TASK TO COMPLETE. Can you copy the lines from the one that contains "conseiller municipal délégué" through the end of the material below, exactly and with nothing else?
--- MATERIAL FOR THIS EXERCISE Enclosed Below ---
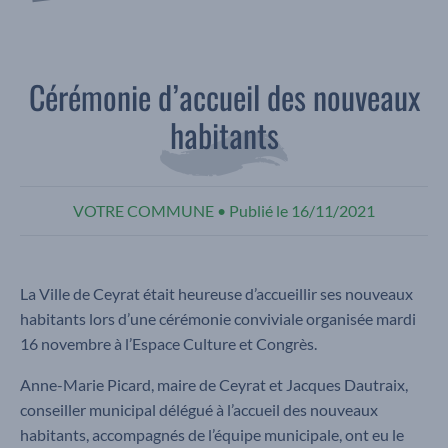
Cérémonie d’accueil des nouveaux
habitants
VOTRE COMMUNE
•
Publié le
16/11/2021
La Ville de Ceyrat était heureuse d’accueillir ses nouveaux
habitants lors d’une cérémonie conviviale organisée mardi
16 novembre à l’Espace Culture et Congrès.
Anne-Marie Picard, maire de Ceyrat et Jacques Dautraix,
conseiller municipal délégué à l’accueil des nouveaux
habitants, accompagnés de l’équipe municipale, ont eu le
--- End of Enclosed MATERIAL FOR THIS EXERCISE ---
SOLUTION TO THE PROBLEM.
conseiller municipal délégué à l’accueil des nouveaux
habitants, accompagnés de l’équipe municipale, ont eu le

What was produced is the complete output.